En tandem avec Smadj, au sein du fameux DuOud, il a joué les pionniers des alliages du oud et de l’électro. Avant de renouer avec ses premières amours métalleuses en fondant Speed Caravan en 2005. Artiste touche à tout, il prend aujourd’hui part au projet Love and Revenge aux cotés de Rayess Bek et La Mirza.

Comment êtes-vous venu au oud ?

Par le rock. A Alger, où j’ai grandi jusqu’à 14 ans, j’avais monté un groupe de rock au collège. Et on avait pour sorte de parrain le groupe Khinjar, qui faisait du hard rock orientalisant.

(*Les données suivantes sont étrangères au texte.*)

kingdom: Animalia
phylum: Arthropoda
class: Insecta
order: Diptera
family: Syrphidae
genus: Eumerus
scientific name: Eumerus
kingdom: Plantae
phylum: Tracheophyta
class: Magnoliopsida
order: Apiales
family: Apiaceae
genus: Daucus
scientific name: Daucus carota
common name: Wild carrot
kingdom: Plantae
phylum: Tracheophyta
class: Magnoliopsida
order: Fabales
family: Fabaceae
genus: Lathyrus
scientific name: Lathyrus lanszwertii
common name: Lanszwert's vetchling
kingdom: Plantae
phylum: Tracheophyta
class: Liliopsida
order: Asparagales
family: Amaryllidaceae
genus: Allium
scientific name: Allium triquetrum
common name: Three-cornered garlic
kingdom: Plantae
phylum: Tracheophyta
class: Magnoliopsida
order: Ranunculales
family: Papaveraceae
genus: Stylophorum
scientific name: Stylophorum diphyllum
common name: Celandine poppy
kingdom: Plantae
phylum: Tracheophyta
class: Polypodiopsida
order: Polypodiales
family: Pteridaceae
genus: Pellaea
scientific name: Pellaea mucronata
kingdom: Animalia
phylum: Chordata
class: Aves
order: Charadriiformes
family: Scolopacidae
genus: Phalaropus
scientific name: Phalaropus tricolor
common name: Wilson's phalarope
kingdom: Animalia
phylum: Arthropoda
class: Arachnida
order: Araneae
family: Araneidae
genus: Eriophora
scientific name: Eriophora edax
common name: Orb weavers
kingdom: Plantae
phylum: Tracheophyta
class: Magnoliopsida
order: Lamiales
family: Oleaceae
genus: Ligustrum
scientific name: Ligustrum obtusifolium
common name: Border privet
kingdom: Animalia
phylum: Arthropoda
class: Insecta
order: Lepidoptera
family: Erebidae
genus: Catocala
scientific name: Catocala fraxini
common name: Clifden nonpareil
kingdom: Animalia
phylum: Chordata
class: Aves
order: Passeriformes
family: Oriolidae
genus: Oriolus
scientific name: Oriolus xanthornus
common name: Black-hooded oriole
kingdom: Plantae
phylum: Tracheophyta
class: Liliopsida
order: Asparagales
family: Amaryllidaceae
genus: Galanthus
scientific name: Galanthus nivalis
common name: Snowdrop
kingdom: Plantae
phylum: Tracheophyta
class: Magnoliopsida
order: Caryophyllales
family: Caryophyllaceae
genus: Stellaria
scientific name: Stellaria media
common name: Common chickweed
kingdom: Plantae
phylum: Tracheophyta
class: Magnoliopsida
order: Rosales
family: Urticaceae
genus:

Je trouvais que le mélange collait bien ensemble. Mon ami, guitariste de Khinjar, m’a dit : « si tu veux bien connaître les modes orientaux, achète-toi un oud ». Et il m’a filé un vinyle, un récital à Genève du oudiste irakien Munir Bashir, qui fut le premier à associer un oud avec des instruments d’orchestre : j’ai eu le coup de foudre et acheté un oud dans la foulée.

Au point de jeter votre guitare ?

Non, pas tout de suite. J’ai d’abord suivi ma mère au Burundi, où pendant trois ans, j’ai joué de la guitare avec des tas de musiciens de la RTNB (la radio nationale) en touchant à tous les styles. Mon apprentissage du oud a commencé à 19 ans, à l’Institut de musique arabe du Caire. J’ai eu plusieurs professeurs, libanais, égyptien, tunisien, algérien (Abdellaziz Abdella). J’ai écouté  des musiques du monde entier, j’ai beaucoup voyagé, du Maroc à l’Iran, et je suis allé au bout de cet instrument : après ce long chemin, je devais tuer mes maîtres. C’est là que le rock, le goût du gros son, m’a rattrapé.

Avec le groupe Ekova ?

J’ai commencé à électrifier mon oud pour des raisons techniques, pour qu’on l’entende mieux sur scène. Ekova (trio électro formé avec une chanteuse et un percussionniste NDLR) m’a permis de renouer avec les pulsations du rock. Et puis j’ai rencontré Smadj, en 2000, et on a fondé le duo DuOud : moi, je maîtrisais le oud, beaucoup moins les machines, lui commençait tout juste le oud, mais avait la culture de l’électro… On était à la fin des années quatre-vingt-dix, personne n’avait encore associé le oud à l’électro, ni mélangé oud acoustique et oud électrique. Avec Smadj, on s’est connecté à la scène londonienne, enregistré trois disques et fait le tour du monde.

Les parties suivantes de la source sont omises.